## Extract to read
SMILES guidelines

SMILES (simplified molecular-input line-entry system) uses short ASCII string to represent the structure of chemical species. Because the SMILES format described here is custom-designed by us for polymers, it is not completely identical to other SMILES formats. Strictly following the rules explained below is crucial for having correct results. Details of the rules are given below, while the SMILES strings of some example polymer blocks and polymers are provided in Table 1.

  • Spaces are not permitted in a SMILES string.
  • An atom is represented by its respective atomic symbol. In case of 2-character atomic symbol, it is placed between two square brackets [ ].
  • Single bonds are implied by placing atoms next to each other. A double bond is represented by the = symbol while a triple bond is represented by #.
  • Hydrogen atoms are suppressed, i.e., the polymer blocks are represented without hydrogen. Polymer Genome interface assumes typical valence of each atom type. If enough bonds are not identified by the user through SMILES notation, the dangling bonds will be automatically saturated by hydrogen atoms.
  • Branches are placed between a pair of round brackets ( ), and are assumed to attach to the atom right before the opening round bracket (.
  • Numbers are used to identify the opening and closing of rings of atoms. For example, in C1CCCCC1, the first carbon having a number "1" should be connected by a single bond with the last carbon, also having a number "1". Polymer blocks that have multiple rings may be identified by using different, consecutive numbers for each ring.
  • Atoms in aromatic rings can be specified by lower case letters. As an example, benzene ring can be written as c1ccccc1 which is equivalent to C(C=C1)=CC=C1.
  • A SMILES string used for Polymer Genome represents the repeating unit of a polymer, which has 2 dangling bonds for linking with the next repeating units. It is assumed that the repeating unit starts from the first atom of the SMILES string and ends at the last atom of the string. These two bonds must be the same due to the periodicity. It can be single, double, or triple, and the type of this bond must be indicated for the first atom. For the last atom, this is not needed. As an example, CC represents -CH2-CH2- while =CC represents =CH-CH=.

## Data provided
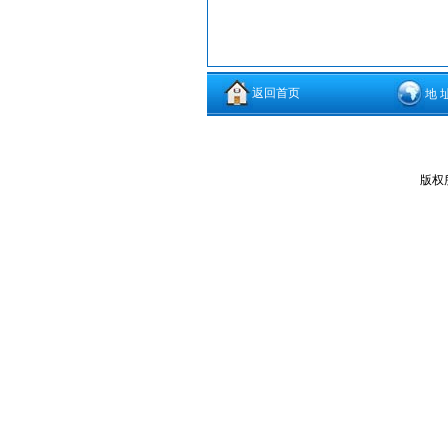
返回首页
地 
版权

## Questions on the material
• 1. Write out every SMILES string that the SMILES guidelines above give as an example within their bulleted rules.
• 2. In the SMILES guidelines, which symbol represents a triple bond?
• 3. Pick up the SMILES guidelines for polymers after their last rule and write the next part.

## Answers to this exercise
• 1.
C1CCCCC1
c1ccccc1
C(C=C1)=CC=C1
CC
=CC

• 2. The # symbol.

• 3.
  • Atoms other than the first and last can also be assigned as the linking atoms by adding special symbol, [*]. As an example, C(C=C1)=CC=C1 represents poly(p-phenylene) with link through para positions, while [*]C(C=C1)=CC([*])=C1 and C(C=C1)=C([*])C=C1 have connecting positions at meta and ortho positions, respectively (see Figure 1).

Figure 1: Example of SMILES using [*] to specify a connection point. Equivalent SMILES without [*] is shown together.


Table 1: SMILES strings of the polymer blocks considered and some polymers constructed from them.
Chemical formular
SMILES
-CH2-
C
-NH-
N
-CS-
C(=S)
-CO-
C(=O)
-CF2-
C(F)(F)
-O-
O
-C6H4-
C(C=C1)=CC=C1
-C4H2S-
C1=CSC(=C1)
-C5H3N-
C1=NC=C(C=C1)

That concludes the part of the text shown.